Auch der deutsche Künstler Otto Piene verband moderne Technik und Natur. In einem begehbaren Environment von rund 160 Quadratmetern präsentierte die Schirn eine Neuauflage von Anemones: An Air Aquarium (1976/2023). Riesige, bis zu acht Meter große, aufblasbare und durchsichtige Seeanemonen sowie andere Seewesen machen Unterwasserwelten erlebbar. Die zu ihrer Entstehungszeit poetische und spielerische Dimension der Arbeit wird heute durch das Wissen um die Verschmutzung der Meere durch (Mikro-)Plastik überlagert.

"Plastik ist das emblematische Material unserer Gegenwart und hat in kürzester Zeit Kunst und Gesellschaft radikal verändert. Was sich inzwischen als enorme Belastung für die Umwelt herausgestellt hat, bedeutete für die Kunst, wie für Architektur und Design, eine ebensolche Bereicherung", erklärt Dr.

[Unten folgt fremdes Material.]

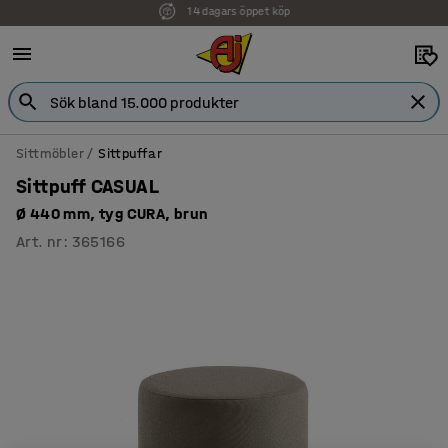
Faktura för företag
Sittmöbler
Sittpuffar
Sittpuff CASUAL
Ø 440 mm, tyg CURA, brun
Art. nr
:
365166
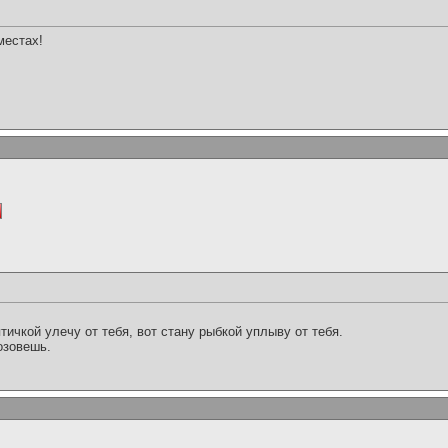
местах!
тичкой улечу от тебя, вот стану рыбкой уплыву от тебя.
озовешь.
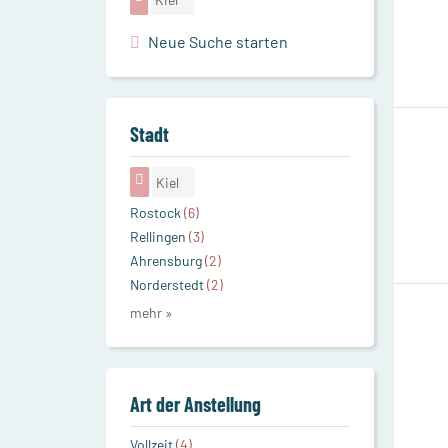
Neue Suche starten
Stadt
Kiel
Rostock
(6)
Rellingen
(3)
Ahrensburg
(2)
Norderstedt
(2)
mehr »
Art der Anstellung
Vollzeit
(4)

Martina Weinhart, die Kuratorin der Ausstellung. "Der Blick auf die überaus reiche Materialgeschichte von Plastik eröffnet eine Erzählung voller Ambivalenzen: von zukunftsorientierter Innovationskraft und verführerisch anmutigen Objekten; von den schädlichen Auswirkungen, aber auch zur Frage nach neuen Wegen im Umgang mit diesem Material, das gekommen ist, um zu bleiben."